*** EXTRACTED ENTRIES ***

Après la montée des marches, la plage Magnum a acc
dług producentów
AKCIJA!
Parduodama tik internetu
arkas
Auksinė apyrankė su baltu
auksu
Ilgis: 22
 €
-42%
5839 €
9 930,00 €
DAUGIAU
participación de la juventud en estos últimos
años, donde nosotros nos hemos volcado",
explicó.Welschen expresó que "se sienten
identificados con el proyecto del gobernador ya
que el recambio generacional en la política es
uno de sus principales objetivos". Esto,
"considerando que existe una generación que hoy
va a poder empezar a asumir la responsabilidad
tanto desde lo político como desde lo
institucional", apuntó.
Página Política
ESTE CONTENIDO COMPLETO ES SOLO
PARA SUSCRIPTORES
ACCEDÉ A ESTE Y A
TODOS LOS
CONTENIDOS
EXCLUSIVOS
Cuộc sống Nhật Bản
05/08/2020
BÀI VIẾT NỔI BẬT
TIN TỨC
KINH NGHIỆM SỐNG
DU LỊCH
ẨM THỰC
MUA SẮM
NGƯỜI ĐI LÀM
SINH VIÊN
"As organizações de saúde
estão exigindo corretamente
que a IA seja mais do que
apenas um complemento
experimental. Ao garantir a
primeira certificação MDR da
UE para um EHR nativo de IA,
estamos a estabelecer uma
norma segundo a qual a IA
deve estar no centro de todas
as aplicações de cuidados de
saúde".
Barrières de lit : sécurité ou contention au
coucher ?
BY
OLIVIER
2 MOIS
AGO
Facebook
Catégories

*** End of EXTRACTED ENTRIES ***

Format the stretch from the first of the lines above through the line containing "identificados con el" as a numbered list, leaving out any blank lines.

_THE COMPLETED TASK_:
1. Après la montée des marches, la plage Magnum a acc
2. dług producentów
3. AKCIJA!
4. Parduodama tik internetu
5. arkas
6. Auksinė apyrankė su baltu
7. auksu
8. Ilgis: 22
9.  €
10. -42%
11. 5839 €
12. 9 930,00 €
13. DAUGIAU
14. participación de la juventud en estos últimos
15. años, donde nosotros nos hemos volcado",
16. explicó.Welschen expresó que "se sienten
17. identificados con el proyecto del gobernador ya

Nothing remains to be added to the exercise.